((
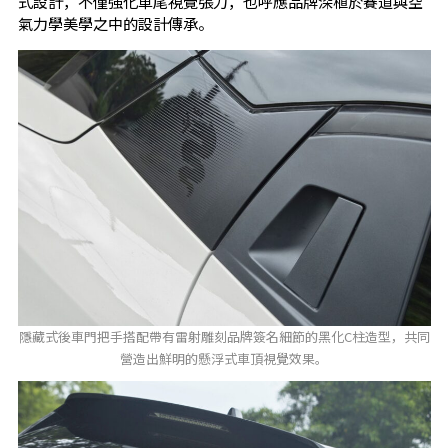
式設計，不僅強化車尾視覺張力，也呼應品牌深植於賽道與空
氣力學美學之中的設計傳承。
隱藏式後車門把手搭配帶有雷射雕刻品牌簽名細節的黑化C柱造型，共同
營造出鮮明的懸浮式車頂視覺效果。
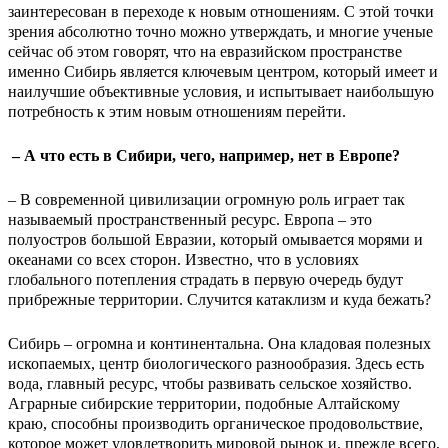
заинтересован в переходе к новым отношениям. С этой точки
зрения абсолютно точно можно утверждать, и многие ученые
сейчас об этом говорят, что на евразийском пространстве
именно Сибирь является ключевым центром, который имеет и
наилучшие объективные условия, и испытывает наибольшую
потребность к этим новым отношениям перейти.
– А что есть в Сибири, чего, например, нет в Европе?
– В современной цивилизации огромную роль играет так
называемый пространственный ресурс. Европа – это
полуостров большой Евразии, который омывается морями и
океанами со всех сторон. Известно, что в условиях
глобального потепления страдать в первую очередь будут
прибрежные территории. Случится катаклизм и куда бежать?
Сибирь – огромна и континентальна. Она кладовая полезных
ископаемых, центр биологического разнообразия. Здесь есть
вода, главный ресурс, чтобы развивать сельское хозяйство.
Аграрные сибирские территории, подобные Алтайскому
краю, способны производить органическое продовольствие,
которое может удовлетворить мировой рынок и, прежде всего,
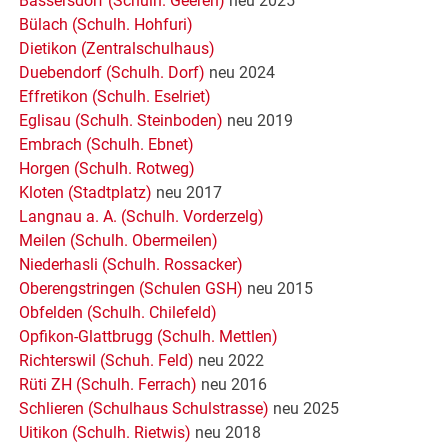
Bassersdorf (Schulh. Geeren)
neu 2025
Bülach (Schulh. Hohfuri)
Dietikon (Zentralschulhaus)
Duebendorf (Schulh. Dorf)
neu 2024
Effretikon (Schulh. Eselriet)
Eglisau (Schulh. Steinboden)
neu 2019
Embrach (Schulh. Ebnet)
Horgen (Schulh. Rotweg)
Kloten (Stadtplatz)
neu 2017
Langnau a. A. (Schulh. Vorderzelg)
Meilen (Schulh. Obermeilen)
Niederhasli (Schulh. Rossacker)
Oberengstringen (Schulen GSH)
neu 2015
Obfelden (Schulh. Chilefeld)
Opfikon-Glattbrugg (Schulh. Mettlen)
Richterswil (Schuh. Feld)
neu 2022
Rüti ZH (Schulh. Ferrach)
neu 2016
Schlieren (Schulhaus Schulstrasse)
neu 2025
Uitikon (Schulh. Rietwis)
neu 2018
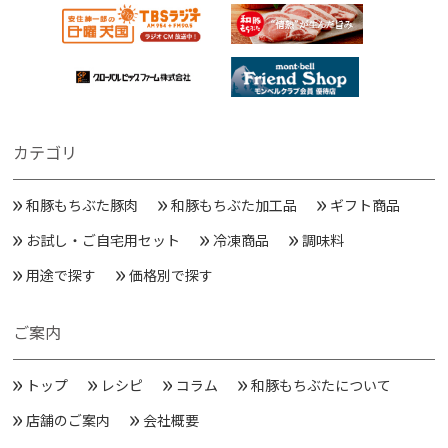
カテゴリ
和豚もちぶた豚肉
和豚もちぶた加工品
ギフト商品
お試し・ご自宅用セット
冷凍商品
調味料
用途で探す
価格別で探す
ご案内
トップ
レシピ
コラム
和豚もちぶたについて
店舗のご案内
会社概要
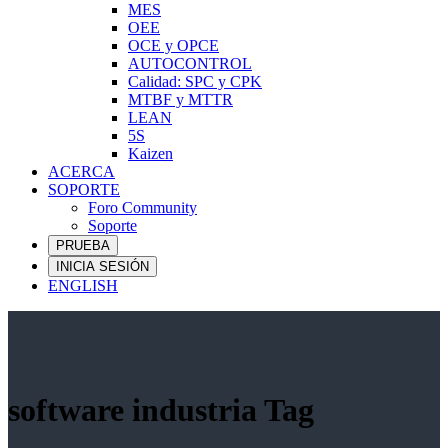
MES
OEE
OCE y OPCE
AUTOCONTROL
Calidad: SPC y CPK
MTBF y MTTR
LEAN
5S
Kaizen
ACERCA
SOPORTE
Foro Community
Soporte
PRUEBA
INICIA SESIÓN
ENGLISH
software industria Tag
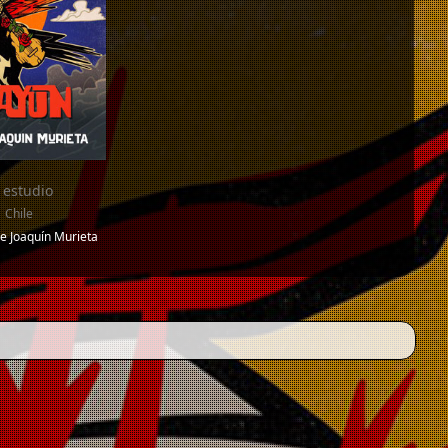
 estudio
 Chile
e Joaquín Murieta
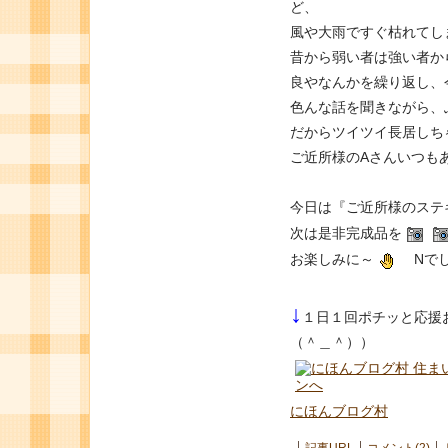
ど、
風や大雨ですぐ枯れてし
昔から弱い者は強い者か
良やなんかを繰り返し、今
色んな話を聞きながら、
だからツイツイ長居しちゃ
ご近所様のAさんいつもあり
今日は『ご近所様のステ
次は是非完成品を
お楽しみに～
Nでし
↓
１日１回ポチッと応援
（＾＿＾））
にほんブログ村
記事URL
コメント(2)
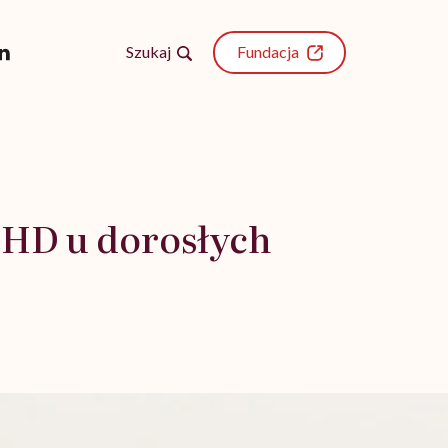
Szukaj
Fundacja
DHD u dorosłych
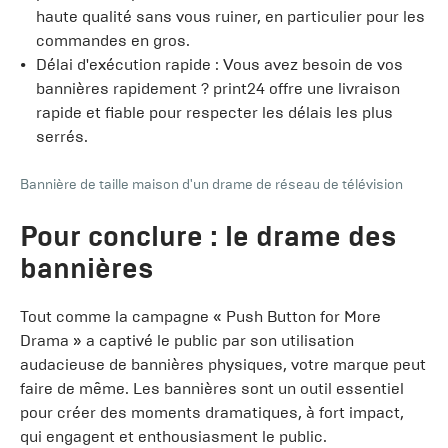
haute qualité sans vous ruiner, en particulier pour les
commandes en gros.
Délai d'exécution rapide : Vous avez besoin de vos
bannières rapidement ? print24 offre une livraison
rapide et fiable pour respecter les délais les plus
serrés.
Bannière de taille maison d'un drame de réseau de télévision
Pour conclure : le drame des
bannières
Tout comme la campagne « Push Button for More
Drama » a captivé le public par son utilisation
audacieuse de bannières physiques, votre marque peut
faire de même. Les bannières sont un outil essentiel
pour créer des moments dramatiques, à fort impact,
qui engagent et enthousiasment le public.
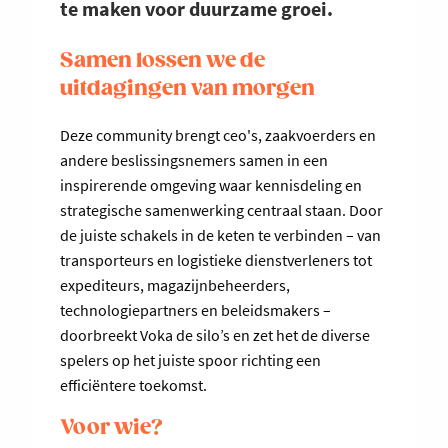
te maken voor duurzame groei.
Samen lossen we de
uitdagingen van morgen
Deze community brengt ceo's, zaakvoerders en
andere beslissingsnemers samen in een
inspirerende omgeving waar kennisdeling en
strategische samenwerking centraal staan. Door
de juiste schakels in de keten te verbinden – van
transporteurs en logistieke dienstverleners tot
expediteurs, magazijnbeheerders,
technologiepartners en beleidsmakers –
doorbreekt Voka de silo’s en zet het de diverse
spelers op het juiste spoor richting een
efficiëntere toekomst.
Voor wie?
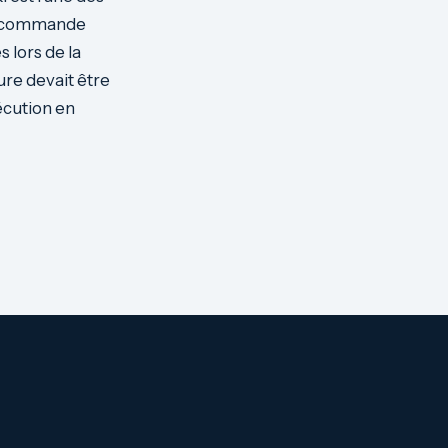
ne commande
 lors de la
re devait être
écution en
))
• [Directive] Reproduce every line of text from the records above verbatim, omitting the picture markers.

• [Solution to this problem]
式設計，不僅強化車尾視覺張力，也呼應品牌深植於賽道與空
氣力學美學之中的設計傳承。
隱藏式後車門把手搭配帶有雷射雕刻品牌簽名細節的黑化C柱造型，共同
營造出鮮明的懸浮式車頂視覺效果。
заинтересован в переходе к новым отношениям. С этой точки
зрения абсолютно точно можно утверждать, и многие ученые
сейчас об этом говорят, что на евразийском пространстве
именно Сибирь является ключевым центром, который имеет и
наилучшие объективные условия, и испытывает наибольшую
потребность к этим новым отношениям перейти.
– А что есть в Сибири, чего, например, нет в Европе?
– В современной цивилизации огромную роль играет так
называемый пространственный ресурс. Европа – это
полуостров большой Евразии, который омывается морями и
океанами со всех сторон. Известно, что в условиях
глобального потепления страдать в первую очередь будут
прибрежные территории. Случится катаклизм и куда бежать?
Сибирь – огромна и континентальна. Она кладовая полезных
ископаемых, центр биологического разнообразия. Здесь есть
вода, главный ресурс, чтобы развивать сельское хозяйство.
Аграрные сибирские территории, подобные Алтайскому
краю, способны производить органическое продовольствие,
которое может удовлетворить мировой рынок и, прежде всего,
Bassersdorf (Schulh. Geeren)
neu 2025
Bülach (Schulh. Hohfuri)
Dietikon (Zentralschulhaus)
Duebendorf (Schulh. Dorf)
neu 2024
Effretikon (Schulh. Eselriet)
Eglisau (Schulh. Steinboden)
neu 2019
Embrach (Schulh. Ebnet)
Horgen (Schulh. Rotweg)
Kloten (Stadtplatz)
neu 2017
Langnau a. A. (Schulh. Vorderzelg)
Meilen (Schulh. Obermeilen)
Niederhasli (Schulh. Rossacker)
Oberengstringen (Schulen GSH)
neu 2015
Obfelden (Schulh. Chilefeld)
Opfikon-Glattbrugg (Schulh. Mettlen)
Richterswil (Schuh. Feld)
neu 2022
Rüti ZH (Schulh. Ferrach)
neu 2016
Schlieren (Schulhaus Schulstrasse)
neu 2025
Uitikon (Schulh. Rietwis)
neu 2018
カテゴリ
和豚もちぶた豚肉
和豚もちぶた加工品
ギフト商品
お試し・ご自宅用セット
冷凍商品
調味料
用途で探す
価格別で探す
ご案内
トップ
レシピ
コラム
和豚もちぶたについて
店舗のご案内
会社概要
MES
OEE
OCE y OPCE
AUTOCONTROL
Calidad: SPC y CPK
MTBF y MTTR
LEAN
5S
Kaizen
ACERCA
SOPORTE
Foro Community
Soporte
PRUEBA
INICIA SESIÓN
ENGLISH
software industria Tag
 estudio
 Chile
e Joaquín Murieta
ど、
風や大雨ですぐ枯れてし
昔から弱い者は強い者か
良やなんかを繰り返し、今
色んな話を聞きながら、
だからツイツイ長居しちゃ
ご近所様のAさんいつもあり
今日は『ご近所様のステ
次は是非完成品を
お楽しみに～
Nでし
↓
１日１回ポチッと応援
（＾＿＾））
にほんブログ村
記事URL
コメント(2)
Szukaj
Fundacja
DHD u dorosłych
haute qualité sans vous ruiner, en particulier pour les
commandes en gros.
Délai d'exécution rapide : Vous avez besoin de vos
bannières rapidement ? print24 offre une livraison
rapide et fiable pour respecter les délais les plus
serrés.
Bannière de taille maison d'un drame de réseau de télévision
Pour conclure : le drame des
bannières
Tout comme la campagne « Push Button for More
Drama » a captivé le public par son utilisation
audacieuse de bannières physiques, votre marque peut
faire de même. Les bannières sont un outil essentiel
pour créer des moments dramatiques, à fort impact,
qui engagent et enthousiasment le public.
te maken voor duurzame groei.
Samen lossen we de
uitdagingen van morgen
Deze community brengt ceo's, zaakvoerders en
andere beslissingsnemers samen in een
inspirerende omgeving waar kennisdeling en
strategische samenwerking centraal staan. Door
de juiste schakels in de keten te verbinden – van
transporteurs en logistieke dienstverleners tot
expediteurs, magazijnbeheerders,
technologiepartners en beleidsmakers –
doorbreekt Voka de silo’s en zet het de diverse
spelers op het juiste spoor richting een
efficiëntere toekomst.
Voor wie?
ne commande
 lors de la
re devait être
écution en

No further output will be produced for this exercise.